Instances of misuse of banking resources are glaring. The Chattogram-based S Alam Group, for example, reportedly diverted Tk 2 lakh crore by exploiting its control over multiple banks. Trade-based money laundering through under-invoicing, over-invoicing, and false invoicing has led to billions of dollars being siphoned out of the country. According to Global Financial Integrity, Bangladesh loses $8.27 billion annually to trade misinvoicing, a figure projected to exceed $14 billion per year by 2030.
Positive Steps and the Road Ahead
Recent actions by the new authorities to address these systemic issues are encouraging. Measures include:
- Disbanding boards of directors in banks controlled by S Alam Group.
- Liquidity management, such as imposing limits on cash withdrawals.
- Market-determined interest rates and removal of LC margins for essential imports.
- Strengthening provisions against impaired assets.
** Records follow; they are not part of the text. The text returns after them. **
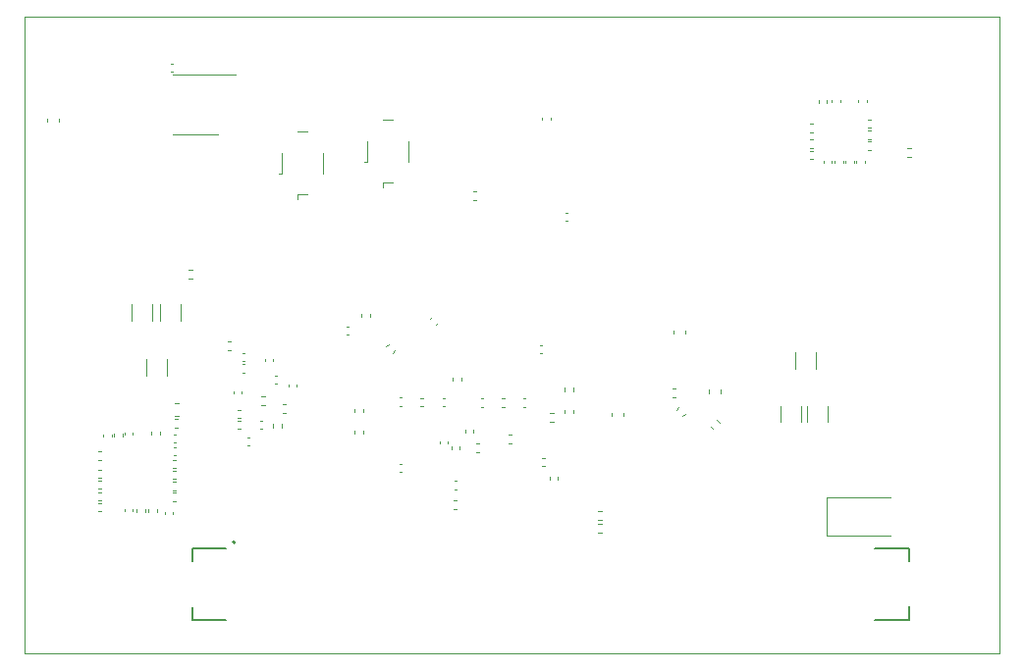
<source format=gbr>
%TF.GenerationSoftware,KiCad,Pcbnew,7.99.0-3958-g1df84f4d92*%
%TF.CreationDate,2023-12-24T01:25:56+01:00*%
%TF.ProjectId,SBC,5342432e-6b69-4636-9164-5f7063625858,rev?*%
%TF.SameCoordinates,Original*%
%TF.FileFunction,Legend,Bot*%
%TF.FilePolarity,Positive*%
%FSLAX46Y46*%
G04 Gerber Fmt 4.6, Leading zero omitted, Abs format (unit mm)*
G04 Created by KiCad (PCBNEW 7.99.0-3958-g1df84f4d92) date 2023-12-24 01:25:56*
%MOMM*%
%LPD*%
G01*
G04 APERTURE LIST*
%ADD10C,0.120000*%
%ADD11C,0.127000*%
%ADD12C,0.200000*%
%TA.AperFunction,Profile*%
%ADD13C,0.100000*%
%TD*%
G04 APERTURE END LIST*
D10*
%TO.C,C165*%
X93305481Y-114457036D02*
X93305481Y-114241364D01*
X94025481Y-114457036D02*
X94025481Y-114241364D01*
%TO.C,R36*%
X85940000Y-111744041D02*
X85940000Y-111436759D01*
X86700000Y-111744041D02*
X86700000Y-111436759D01*
%TO.C,C5*%
X125285626Y-88197528D02*
X125501298Y-88197528D01*
X125285626Y-88917528D02*
X125501298Y-88917528D01*
%TO.C,R62*%
X107273641Y-121350400D02*
X106966359Y-121350400D01*
X107273641Y-122110400D02*
X106966359Y-122110400D01*
%TO.C,R73*%
X78963881Y-113022455D02*
X78963881Y-112715173D01*
X79723881Y-113022455D02*
X79723881Y-112715173D01*
%TO.C,C283*%
X78032836Y-112465000D02*
X77817164Y-112465000D01*
X78032836Y-113185000D02*
X77817164Y-113185000D01*
%TO.C,C10*%
X129283462Y-90215364D02*
X129283462Y-89999692D01*
X130003462Y-90215364D02*
X130003462Y-89999692D01*
D11*
%TO.C,J1*%
X72015481Y-123445014D02*
X72015481Y-124545014D01*
X72015481Y-128545014D02*
X72015481Y-129645014D01*
X72015481Y-129645014D02*
X74915481Y-129645014D01*
X74915481Y-123445014D02*
X72015481Y-123445014D01*
X133815481Y-123445014D02*
X130815481Y-123445014D01*
X133815481Y-123445014D02*
X133815481Y-124545014D01*
X133815481Y-128445014D02*
X133815481Y-129645014D01*
X133815481Y-129645014D02*
X130815481Y-129645014D01*
D12*
X75690481Y-122945014D02*
G75*
G02*
X75490481Y-122945014I-100000J0D01*
G01*
X75490481Y-122945014D02*
G75*
G02*
X75690481Y-122945014I100000J0D01*
G01*
D10*
%TO.C,R37*%
X86540000Y-103509041D02*
X86540000Y-103201759D01*
X87300000Y-103509041D02*
X87300000Y-103201759D01*
%TO.C,C330*%
X70312164Y-115820400D02*
X70527836Y-115820400D01*
X70312164Y-116540400D02*
X70527836Y-116540400D01*
%TO.C,R96*%
X68167981Y-120051773D02*
X68167981Y-120359055D01*
X68927981Y-120051773D02*
X68927981Y-120359055D01*
%TO.C,R71*%
X133952103Y-88945028D02*
X133644821Y-88945028D01*
X133952103Y-89705028D02*
X133644821Y-89705028D01*
%TO.C,C212*%
X85473317Y-104335014D02*
X85257645Y-104335014D01*
X85473317Y-105055014D02*
X85257645Y-105055014D01*
%TO.C,C12*%
X129433462Y-84762192D02*
X129433462Y-84977864D01*
X130153462Y-84762192D02*
X130153462Y-84977864D01*
%TO.C,C333*%
X64102836Y-115095400D02*
X63887164Y-115095400D01*
X64102836Y-115815400D02*
X63887164Y-115815400D01*
%TO.C,C255*%
X108127513Y-112067461D02*
X108127513Y-111786301D01*
X109147513Y-112067461D02*
X109147513Y-111786301D01*
%TO.C,R69*%
X104084400Y-111815241D02*
X104084400Y-111507959D01*
X104844400Y-111815241D02*
X104844400Y-111507959D01*
%TO.C,R74*%
X77945640Y-110355214D02*
X78252922Y-110355214D01*
X77945640Y-111115214D02*
X78252922Y-111115214D01*
%TO.C,C202*%
X94452400Y-108739764D02*
X94452400Y-108955436D01*
X95172400Y-108739764D02*
X95172400Y-108955436D01*
%TO.C,C158*%
X101959869Y-105914790D02*
X102175541Y-105914790D01*
X101959869Y-106634790D02*
X102175541Y-106634790D01*
%TO.C,C280*%
X79307836Y-108570400D02*
X79092164Y-108570400D01*
X79307836Y-109290400D02*
X79092164Y-109290400D01*
%TO.C,R70*%
X104084400Y-109935641D02*
X104084400Y-109628359D01*
X104844400Y-109935641D02*
X104844400Y-109628359D01*
%TO.C,C284*%
X75560000Y-110138236D02*
X75560000Y-109922564D01*
X76280000Y-110138236D02*
X76280000Y-109922564D01*
%TO.C,C7*%
X126433462Y-90215364D02*
X126433462Y-89999692D01*
X127153462Y-90215364D02*
X127153462Y-89999692D01*
%TO.C,Y4*%
X79437481Y-91112014D02*
X79677481Y-91112014D01*
X79677481Y-91112014D02*
X79677481Y-89312014D01*
X81077481Y-87512014D02*
X81877481Y-87512014D01*
X81077481Y-92912014D02*
X81077481Y-93312014D01*
X81877481Y-92912014D02*
X81077481Y-92912014D01*
X83277481Y-89312014D02*
X83277481Y-91112014D01*
%TO.C,C133*%
X95505481Y-113237178D02*
X95505481Y-113452850D01*
X96225481Y-113237178D02*
X96225481Y-113452850D01*
%TO.C,C6*%
X125285626Y-89147528D02*
X125501298Y-89147528D01*
X125285626Y-89867528D02*
X125501298Y-89867528D01*
%TO.C,Y3*%
X86803481Y-90096014D02*
X87043481Y-90096014D01*
X87043481Y-90096014D02*
X87043481Y-88296014D01*
X88443481Y-86496014D02*
X89243481Y-86496014D01*
X88443481Y-91896014D02*
X88443481Y-92296014D01*
X89243481Y-91896014D02*
X88443481Y-91896014D01*
X90643481Y-88296014D02*
X90643481Y-90096014D01*
%TO.C,C274*%
X72043902Y-99458614D02*
X71708660Y-99458614D01*
X72043902Y-100218614D02*
X71708660Y-100218614D01*
%TO.C,U18*%
X70302481Y-82613014D02*
X72252481Y-82613014D01*
X70302481Y-87733014D02*
X72252481Y-87733014D01*
X74202481Y-87733014D02*
X72252481Y-87733014D01*
X75702481Y-82613014D02*
X72252481Y-82613014D01*
%TO.C,C282*%
X80037836Y-111065000D02*
X79822164Y-111065000D01*
X80037836Y-111785000D02*
X79822164Y-111785000D01*
%TO.C,C2*%
X127133462Y-84762192D02*
X127133462Y-84977864D01*
X127853462Y-84762192D02*
X127853462Y-84977864D01*
%TO.C,C323*%
X70362164Y-113620400D02*
X70577836Y-113620400D01*
X70362164Y-114340400D02*
X70577836Y-114340400D01*
%TO.C,C41*%
X124983462Y-111158776D02*
X124983462Y-112581280D01*
X126803462Y-111158776D02*
X126803462Y-112581280D01*
%TO.C,C320*%
X70512164Y-112332900D02*
X70727836Y-112332900D01*
X70512164Y-113052900D02*
X70727836Y-113052900D01*
%TO.C,C13*%
X130501298Y-88347528D02*
X130285626Y-88347528D01*
X130501298Y-89067528D02*
X130285626Y-89067528D01*
%TO.C,C329*%
X64102836Y-118620400D02*
X63887164Y-118620400D01*
X64102836Y-119340400D02*
X63887164Y-119340400D01*
%TO.C,C190*%
X91685847Y-110487139D02*
X91901519Y-110487139D01*
X91685847Y-111207139D02*
X91901519Y-111207139D01*
%TO.C,C170*%
X92627574Y-103495604D02*
X92475071Y-103648107D01*
X93136691Y-104004721D02*
X92984188Y-104157224D01*
%TO.C,C335*%
X70362164Y-114720400D02*
X70577836Y-114720400D01*
X70362164Y-115440400D02*
X70577836Y-115440400D01*
%TO.C,D1*%
X126736481Y-119112414D02*
X126736481Y-122412414D01*
X132246481Y-119112414D02*
X126736481Y-119112414D01*
X132246481Y-122412414D02*
X126736481Y-122412414D01*
%TO.C,C154*%
X102155481Y-86287178D02*
X102155481Y-86502850D01*
X102875481Y-86287178D02*
X102875481Y-86502850D01*
%TO.C,C332*%
X66160000Y-120077578D02*
X66160000Y-120293250D01*
X66880000Y-120077578D02*
X66880000Y-120293250D01*
%TO.C,C328*%
X65260000Y-113800736D02*
X65260000Y-113585064D01*
X65980000Y-113800736D02*
X65980000Y-113585064D01*
%TO.C,C67*%
X68019881Y-108576266D02*
X68019881Y-107153762D01*
X69839881Y-108576266D02*
X69839881Y-107153762D01*
%TO.C,C155*%
X98914816Y-110521080D02*
X98699144Y-110521080D01*
X98914816Y-111241080D02*
X98699144Y-111241080D01*
%TO.C,C279*%
X75942164Y-111515000D02*
X76157836Y-111515000D01*
X75942164Y-112235000D02*
X76157836Y-112235000D01*
%TO.C,C15*%
X126008462Y-84792192D02*
X126008462Y-85007864D01*
X126728462Y-84792192D02*
X126728462Y-85007864D01*
%TO.C,C325*%
X69610000Y-120322564D02*
X69610000Y-120538236D01*
X70330000Y-120322564D02*
X70330000Y-120538236D01*
%TO.C,C318*%
X64310000Y-113838236D02*
X64310000Y-113622564D01*
X65030000Y-113838236D02*
X65030000Y-113622564D01*
%TO.C,R34*%
X102864640Y-111756614D02*
X103171922Y-111756614D01*
X102864640Y-112516614D02*
X103171922Y-112516614D01*
%TO.C,C151*%
X94355481Y-114902850D02*
X94355481Y-114687178D01*
X95075481Y-114902850D02*
X95075481Y-114687178D01*
%TO.C,C168*%
X100739171Y-110557414D02*
X100523499Y-110557414D01*
X100739171Y-111277414D02*
X100523499Y-111277414D01*
%TO.C,R38*%
X85940000Y-113286759D02*
X85940000Y-113594041D01*
X86700000Y-113286759D02*
X86700000Y-113594041D01*
%TO.C,C43*%
X123968462Y-107981280D02*
X123968462Y-106558776D01*
X125788462Y-107981280D02*
X125788462Y-106558776D01*
%TO.C,C331*%
X70312164Y-117720400D02*
X70527836Y-117720400D01*
X70312164Y-118440400D02*
X70527836Y-118440400D01*
%TO.C,C285*%
X76957836Y-113865000D02*
X76742164Y-113865000D01*
X76957836Y-114585000D02*
X76742164Y-114585000D01*
%TO.C,R63*%
X113696504Y-109684729D02*
X113389222Y-109684729D01*
X113696504Y-110444729D02*
X113389222Y-110444729D01*
%TO.C,R72*%
X75016359Y-105612900D02*
X75323641Y-105612900D01*
X75016359Y-106372900D02*
X75323641Y-106372900D01*
%TO.C,C130*%
X104157645Y-94485014D02*
X104373317Y-94485014D01*
X104157645Y-95205014D02*
X104373317Y-95205014D01*
%TO.C,C334*%
X70312164Y-116770400D02*
X70527836Y-116770400D01*
X70312164Y-117490400D02*
X70527836Y-117490400D01*
%TO.C,C178*%
X93777317Y-110504632D02*
X93561645Y-110504632D01*
X93777317Y-111224632D02*
X93561645Y-111224632D01*
%TO.C,C36*%
X122683462Y-111158776D02*
X122683462Y-112581280D01*
X124503462Y-111158776D02*
X124503462Y-112581280D01*
%TO.C,R33*%
X116692659Y-112940460D02*
X116909940Y-113157741D01*
X117230060Y-112403059D02*
X117447341Y-112620340D01*
%TO.C,C9*%
X128333462Y-90215364D02*
X128333462Y-89999692D01*
X129053462Y-90215364D02*
X129053462Y-89999692D01*
%TO.C,C256*%
X113479400Y-104637620D02*
X113479400Y-104918780D01*
X114499400Y-104637620D02*
X114499400Y-104918780D01*
%TO.C,C276*%
X76532836Y-107565000D02*
X76317164Y-107565000D01*
X76532836Y-108285000D02*
X76317164Y-108285000D01*
%TO.C,C66*%
X69188281Y-103851866D02*
X69188281Y-102429362D01*
X71008281Y-103851866D02*
X71008281Y-102429362D01*
%TO.C,C157*%
X102377317Y-115663945D02*
X102161645Y-115663945D01*
X102377317Y-116383945D02*
X102161645Y-116383945D01*
%TO.C,C267*%
X116510000Y-109789820D02*
X116510000Y-110070980D01*
X117530000Y-109789820D02*
X117530000Y-110070980D01*
%TO.C,R40*%
X94516359Y-119312900D02*
X94823641Y-119312900D01*
X94516359Y-120072900D02*
X94823641Y-120072900D01*
%TO.C,C4*%
X125285626Y-86847528D02*
X125501298Y-86847528D01*
X125285626Y-87567528D02*
X125501298Y-87567528D01*
%TO.C,R39*%
X88920564Y-105842435D02*
X88703283Y-106059716D01*
X89457965Y-106379836D02*
X89240684Y-106597117D01*
%TO.C,C337*%
X64102836Y-117610400D02*
X63887164Y-117610400D01*
X64102836Y-118330400D02*
X63887164Y-118330400D01*
%TO.C,C129*%
X96712636Y-114427600D02*
X96496964Y-114427600D01*
X96712636Y-115147600D02*
X96496964Y-115147600D01*
%TO.C,C3*%
X130501298Y-86447528D02*
X130285626Y-86447528D01*
X130501298Y-87167528D02*
X130285626Y-87167528D01*
%TO.C,C169*%
X102798481Y-117315178D02*
X102798481Y-117530850D01*
X103518481Y-117315178D02*
X103518481Y-117530850D01*
%TO.C,C140*%
X94798317Y-117660014D02*
X94582645Y-117660014D01*
X94798317Y-118380014D02*
X94582645Y-118380014D01*
%TO.C,C338*%
X64102836Y-119545400D02*
X63887164Y-119545400D01*
X64102836Y-120265400D02*
X63887164Y-120265400D01*
%TO.C,C310*%
X70355317Y-81608014D02*
X70139645Y-81608014D01*
X70355317Y-82328014D02*
X70139645Y-82328014D01*
%TO.C,C336*%
X68464519Y-113638236D02*
X68464519Y-113422564D01*
X69184519Y-113638236D02*
X69184519Y-113422564D01*
%TO.C,C289*%
X59455481Y-86660594D02*
X59455481Y-86379434D01*
X60475481Y-86660594D02*
X60475481Y-86379434D01*
%TO.C,C8*%
X127383462Y-90215364D02*
X127383462Y-89999692D01*
X128103462Y-90215364D02*
X128103462Y-89999692D01*
%TO.C,C193*%
X89838870Y-110477857D02*
X90054542Y-110477857D01*
X89838870Y-111197857D02*
X90054542Y-111197857D01*
%TO.C,R97*%
X67167981Y-120051773D02*
X67167981Y-120359055D01*
X67927981Y-120051773D02*
X67927981Y-120359055D01*
%TO.C,C166*%
X96858279Y-110554100D02*
X97073951Y-110554100D01*
X96858279Y-111274100D02*
X97073951Y-111274100D01*
%TO.C,C322*%
X64102836Y-116690400D02*
X63887164Y-116690400D01*
X64102836Y-117410400D02*
X63887164Y-117410400D01*
%TO.C,C11*%
X130501298Y-87447528D02*
X130285626Y-87447528D01*
X130501298Y-88167528D02*
X130285626Y-88167528D01*
%TO.C,C156*%
X99268739Y-113682745D02*
X99484411Y-113682745D01*
X99268739Y-114402745D02*
X99484411Y-114402745D01*
%TO.C,C324*%
X70312164Y-118670400D02*
X70527836Y-118670400D01*
X70312164Y-119390400D02*
X70527836Y-119390400D01*
%TO.C,FB7*%
X70782779Y-110982900D02*
X70457221Y-110982900D01*
X70782779Y-112002900D02*
X70457221Y-112002900D01*
%TO.C,C278*%
X76507836Y-106615000D02*
X76292164Y-106615000D01*
X76507836Y-107335000D02*
X76292164Y-107335000D01*
%TO.C,C173*%
X96257645Y-92685014D02*
X96473317Y-92685014D01*
X96257645Y-93405014D02*
X96473317Y-93405014D01*
%TO.C,C277*%
X78240000Y-107117164D02*
X78240000Y-107332836D01*
X78960000Y-107117164D02*
X78960000Y-107332836D01*
%TO.C,R61*%
X107273641Y-120250400D02*
X106966359Y-120250400D01*
X107273641Y-121010400D02*
X106966359Y-121010400D01*
%TO.C,C141*%
X89837645Y-116185014D02*
X90053317Y-116185014D01*
X89837645Y-116905014D02*
X90053317Y-116905014D01*
%TO.C,C326*%
X66160000Y-113663236D02*
X66160000Y-113447564D01*
X66880000Y-113663236D02*
X66880000Y-113447564D01*
%TO.C,C70*%
X66749881Y-103826466D02*
X66749881Y-102403962D01*
X68569881Y-103826466D02*
X68569881Y-102403962D01*
%TO.C,C281*%
X75942164Y-112465000D02*
X76157836Y-112465000D01*
X75942164Y-113185000D02*
X76157836Y-113185000D01*
%TO.C,R64*%
X113946950Y-111301830D02*
X113729669Y-111519111D01*
X114484351Y-111839231D02*
X114267070Y-112056512D01*
%TO.C,C286*%
X80290000Y-109317164D02*
X80290000Y-109532836D01*
X81010000Y-109317164D02*
X81010000Y-109532836D01*
%TD*%
D13*
X57565481Y-77545014D02*
X141565481Y-77545014D01*
X141565481Y-132545014D01*
X57565481Y-132545014D01*
X57565481Y-77545014D01*
M02*

</source>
- Implementing international best practices, including IFRS-9, for loan classification and guidelines.
Conclusion
For long-term stability, Bangladesh Bank must further assert its regulatory authority and strengthen governance within the banking sector. Eliminating political influence, enforcing stricter oversight, and promoting professionalism are essential to restore confidence and resilience in the financial system. By prioritizing transparency and international standards, the sector can overcome its current challenges and emerge stronger.